Auditory system is very delicate, complex, and susceptible.

Some of definite risk factors are, loud noise exposure via shooting, mechanic, factory, motors, or loud music, head or neck trauma and injury, age, otosclerosis, ear infections/inflammation, ototoxic drugs, or Meniere's disease.
Possible risk factors are familial inheritance, geographic region, health status -fair or poor, low socioeconomic status, or smoking.

Health Risk Related to Hearing Loss

Impact of Untreated Hearing Loss

Many researchers have reported the hearing loss is linked other medical conditions, such as cognitive decline/dementia, Alzheimer's disease, social isolation, loneliness, depression, increased falls, cardiovascular disease, diabetes, and mortality.

The First Step For A Hearing Concern

Why first seeing audiologists might benefit you? 

Because the profession is medically trained to diagnose hearing loss -the degree, cause- and recommended the right treatment solutions for each patient. They are also trained to treat functional disorders of hearing when it is not medically treatable. 

Audiologists may refer you to a general ENT, otologist, or neurotologist for medical or surgical options  or to your primary care physicians (PCP) for further differential diagnosis, depending on the findings. In this way, you might save time and resources during the process of diagnosing and planning a treatment plan.  Because all other professions would need results of hearing tests that assist them to diagnose.    

In most retail stores- including Costco, Sam's Club, etc. - there is no audiologist but you may see a hearing instrument specialist (HIS). There are many different names - that all are referred as hearing care  professionals. They are certified and licensed to dispense hearing aids legally.  However, the requirement to be licensed in most states are very loose in their education requirement and a clinical training.  Many times their training is more focused on sales. 


It is your choice to choose your hearing care professional wisely and medical fields would recommend that your initial diagnose to be done by a medical profession not the sales personal.  Anything short of "the best fit" may worsen your auditory system.

Hearing Care is Caring for Your Loved Ones.

Hearing loss may impose difficulty on your friends and family.

  • In conversation with a person with hearing loss, people might have to speak louder than their usual comfortable level, and that causes stress on one's vocal cord and causes frustration or tiredness.

  • Repetition, sometimes several times, is usually required.
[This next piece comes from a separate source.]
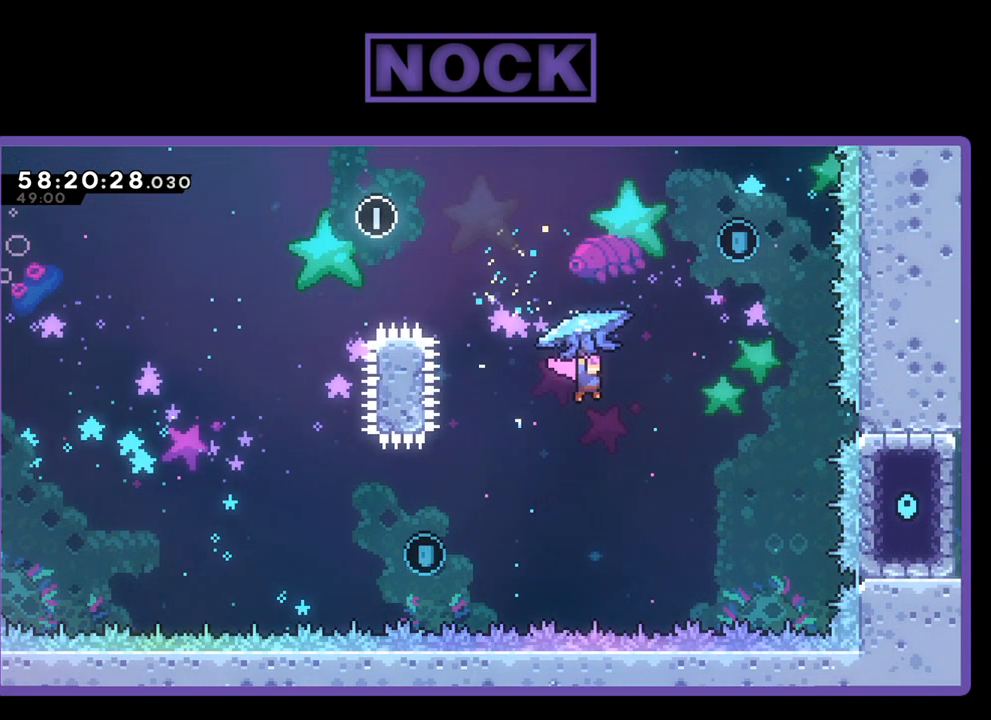
{"buttons": ["CIRCLE", "DPAD_UP", "DPAD_RIGHT"], "right_stick": "center", "events": [[233, "CIRCLE", "down"]]}
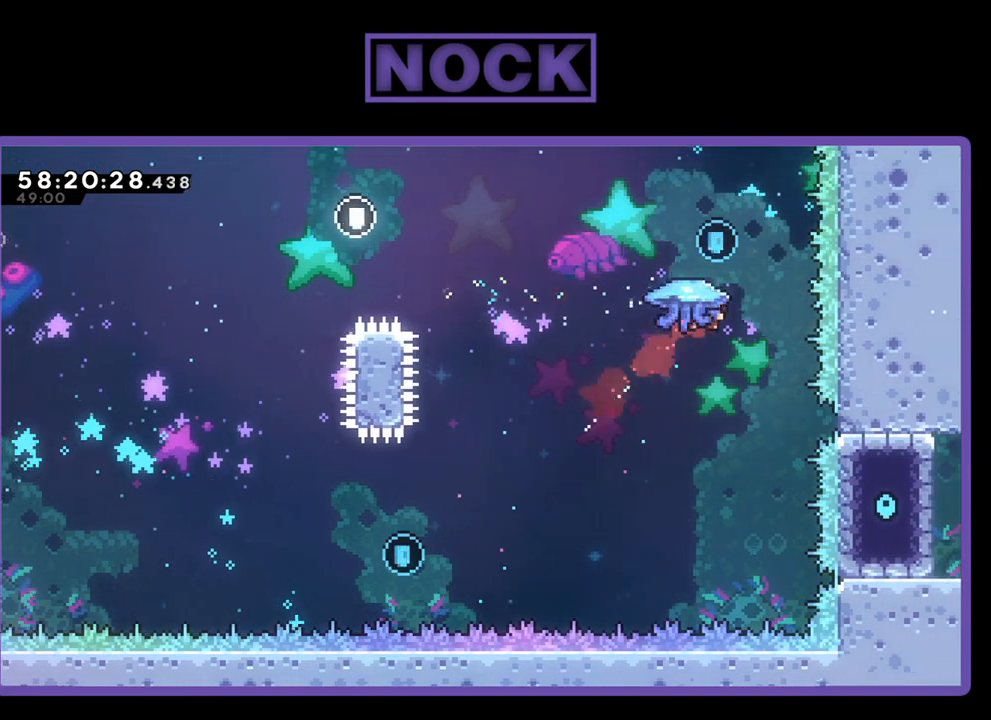
{"buttons": ["R2", "DPAD_UP"], "right_stick": "center", "events": [[67, "DPAD_RIGHT", "up"], [133, "DPAD_LEFT", "down"], [167, "R2", "down"], [233, "CIRCLE", "up"], [500, "DPAD_LEFT", "up"]]}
  • Loud TV volume can bother others, especially more to those whose hearing is sensitive to loud sound.

  • Learn communication strategies together with your friends and family.

Hearing Conservation/Protection

It is the best strategy!

One of most hazardous causes of hearing loss but that is also preventable is noise exposure.  The extent of damage from noise exposure varies depending mainly on the intensity of the noise and duration of the exposure.  The Occupational Safety and Health Administration (OSHA) regulates noise Standard and every work place is required to comply.
NIHL also occurs via recreational loud noise such as shooting, power saws, snow mobile, loud music etc.
Continuous exposure is more damaging than intermittent. The break between exposures tends to give rest in the auditory system and recovers shifted hearing due to noise.
To reduce the intensity, wear personal hearing protector. Investing to protect when they are healthy is much more beneficial than trying to compensate after loss occurs.  The outcome is not comparable.
Get a baseline audiogram and observe annually if you are involved in a very noisy environment either via occupational or recreational.
Get a professional advise and custom hearing protection and educated for better motivation.